The smaller-pattern version for casual users

Not everyone needs the full enterprise-style version. For most casual users, the meaningful uplift comes from three things.

Scope your indexed corpus deliberately. Don't index everything. Index your notes folder, your published writing, your code. Don't index your password manager, your email-export, your private journal. The default retrieval gets you most of the value; the cost of skipping the sensitive sources is essentially zero.

Don't paste secrets into chat. Sounds obvious; constantly violated. If you wouldn't paste it into a Slack channel, don't paste it into your AI assistant. The assistant keeps it in conversation context, often longer than you expect.

Use local-only models for the sensitive work. When you genuinely need the model to see a sensitive document, route that query to a local model running on hardware you own rather than to a hosted API. The data never leaves the network; the audit story is your own; the risk surface is bounded.

These three habits get most of the security value without the full design investment. They're the floor that should be common practice; they aren't yet.

The platform shape that's emerging

The platforms that take this seriously are surfacing the pieces.

  • Capability isolation is what proper MCP-server design enables.

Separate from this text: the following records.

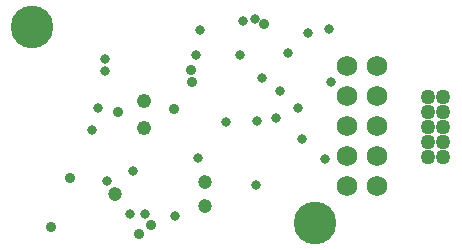
<source format=gbs>
G75*
%MOIN*%
%OFA0B0*%
%FSLAX25Y25*%
%IPPOS*%
%LPD*%
%AMOC8*
5,1,8,0,0,1.08239X$1,22.5*
%
%ADD10C,0.14186*%
%ADD11C,0.04700*%
%ADD12C,0.06824*%
%ADD13C,0.04965*%
%ADD14C,0.03200*%
%ADD15C,0.04800*%
%ADD16C,0.03600*%
D10*
X0129556Y0019200D03*
X0035406Y0084500D03*
D11*
X0092856Y0032900D03*
X0092856Y0024900D03*
X0062856Y0028900D03*
D12*
X0140456Y0031450D03*
X0150456Y0031450D03*
X0150456Y0041450D03*
X0140456Y0041450D03*
X0140456Y0051450D03*
X0150456Y0051450D03*
X0150456Y0061450D03*
X0140456Y0061450D03*
X0140456Y0071450D03*
X0150456Y0071450D03*
D13*
X0167406Y0061150D03*
X0172406Y0061150D03*
X0172406Y0056150D03*
X0167406Y0056150D03*
X0167406Y0051150D03*
X0172406Y0051150D03*
X0172406Y0046150D03*
X0167406Y0046150D03*
X0167406Y0041150D03*
X0172406Y0041150D03*
D14*
X0132956Y0040425D03*
X0125281Y0047100D03*
X0116531Y0053975D03*
X0110456Y0053100D03*
X0100106Y0052700D03*
X0117906Y0063250D03*
X0111956Y0067550D03*
X0104806Y0075275D03*
X0090106Y0075050D03*
X0091306Y0083525D03*
X0105706Y0086575D03*
X0109556Y0087075D03*
X0127256Y0082500D03*
X0134406Y0083950D03*
X0120556Y0075925D03*
X0134906Y0066150D03*
X0123981Y0057375D03*
X0090506Y0040675D03*
X0109981Y0031750D03*
X0082881Y0021300D03*
X0072831Y0022050D03*
X0067956Y0022150D03*
X0060431Y0033175D03*
X0069031Y0036450D03*
X0055206Y0050100D03*
X0057206Y0057400D03*
X0059806Y0069650D03*
X0059706Y0073900D03*
D15*
X0072481Y0059925D03*
X0072656Y0050800D03*
D16*
X0041531Y0017900D03*
X0070856Y0015300D03*
X0074856Y0018575D03*
X0048131Y0034050D03*
X0064106Y0056100D03*
X0082656Y0057125D03*
X0088506Y0066000D03*
X0088281Y0070050D03*
X0112681Y0085550D03*
M02*

</source>
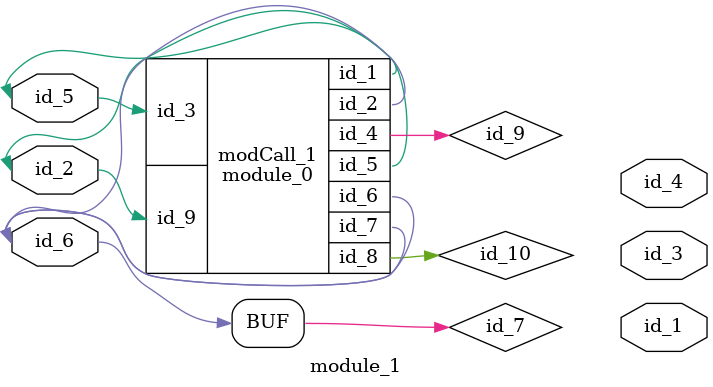
<source format=v>
module module_0 (
    id_1,
    id_2,
    id_3,
    id_4,
    id_5,
    id_6,
    id_7,
    id_8,
    id_9
);
  input wire id_9;
  inout wire id_8;
  output wire id_7;
  output wire id_6;
  inout wire id_5;
  output wire id_4;
  input wire id_3;
  output wire id_2;
  output wire id_1;
  wire id_10;
endmodule
module module_1 (
    id_1,
    id_2,
    id_3,
    id_4,
    id_5,
    id_6
);
  inout wire id_6;
  inout wire id_5;
  output wire id_4;
  output wire id_3;
  inout wire id_2;
  output wire id_1;
  tri  id_7 = id_6;
  wire id_8;
  wire id_9;
  wire id_10;
  module_0 modCall_1 (
      id_2,
      id_6,
      id_5,
      id_9,
      id_5,
      id_6,
      id_7,
      id_10,
      id_2
  );
  wire id_11;
endmodule

</source>
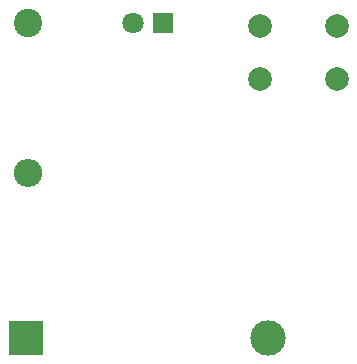
<source format=gbr>
%TF.GenerationSoftware,KiCad,Pcbnew,7.0.1*%
%TF.CreationDate,2023-09-18T10:06:49+03:00*%
%TF.ProjectId,led_tourch,6c65645f-746f-4757-9263-682e6b696361,Mohamed Saber*%
%TF.SameCoordinates,Original*%
%TF.FileFunction,Soldermask,Top*%
%TF.FilePolarity,Negative*%
%FSLAX45Y45*%
G04 Gerber Fmt 4.5, Leading zero omitted, Abs format (unit mm)*
G04 Created by KiCad (PCBNEW 7.0.1) date 2023-09-18 10:06:49*
%MOMM*%
%LPD*%
G01*
G04 APERTURE LIST*
%ADD10R,1.800000X1.800000*%
%ADD11C,1.800000*%
%ADD12R,3.000000X3.000000*%
%ADD13C,3.000000*%
%ADD14C,2.000000*%
%ADD15C,2.400000*%
%ADD16O,2.400000X2.400000*%
G04 APERTURE END LIST*
D10*
%TO.C,D1*%
X18161000Y-3429000D03*
D11*
X17907000Y-3429000D03*
%TD*%
D12*
%TO.C,BT1*%
X17001000Y-6096000D03*
D13*
X19050000Y-6096000D03*
%TD*%
D14*
%TO.C,SW1*%
X18979000Y-3458000D03*
X19629000Y-3458000D03*
X18979000Y-3908000D03*
X19629000Y-3908000D03*
%TD*%
D15*
%TO.C,R1*%
X17018000Y-3429000D03*
D16*
X17018000Y-4699000D03*
%TD*%
M02*

</source>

Tools that hold their own credentials and never expose them to the model are doable today and increasingly the default pattern in well-designed MCP servers.
  • Scoped indexing is what good RAG-platform design supports. The platforms that make per-source scope enforceable are the ones that scale to production use.
  • Redaction at ingest is increasingly a first-class step in the indexing pipeline. The local-model redaction pattern is gettable today.
  • Ephemeral context is what proper per-task conversation primitives support. Several platforms have this; most don't expose it cleanly.

We're in the middle of the platform conversation catching up to the engineering pattern. The people who design for the treat-the-AI-like-an-employee discipline end up at this same design by another path. The marketing layer is mostly elsewhere (busy promising "your AI sees everything and uses it well") and the engineering-on-the-ground layer is converging on the opposite-shaped answer.

What I'd recommend

For someone building or configuring a personal AI assistant in mid-2025:

  • Default to scoped indexing. The retrieval surface should index your working knowledge, not your sensitive material.
  • Use redaction passes for any ingest that has embedded secrets. A local model is fine for this.
  • Keep credentials out of the model layer. Capabilities that need credentials should hold them; the assistant should plan, not execute.
  • Use per-task ephemeral context for sensitive workflows. Load, work, clear, repeat.
  • Pick platforms that surface these primitives rather than working around platforms that don't.

The pattern doesn't make the assistant less useful. It makes the assistant useful within a security envelope that holds up under adversarial conditions. The default pattern is faster to set up; the secured pattern is the one that doesn't fail you when something goes wrong.

The assistant that can't see your secrets is the assistant that can't leak them. That's not a contradiction; it's the right design constraint.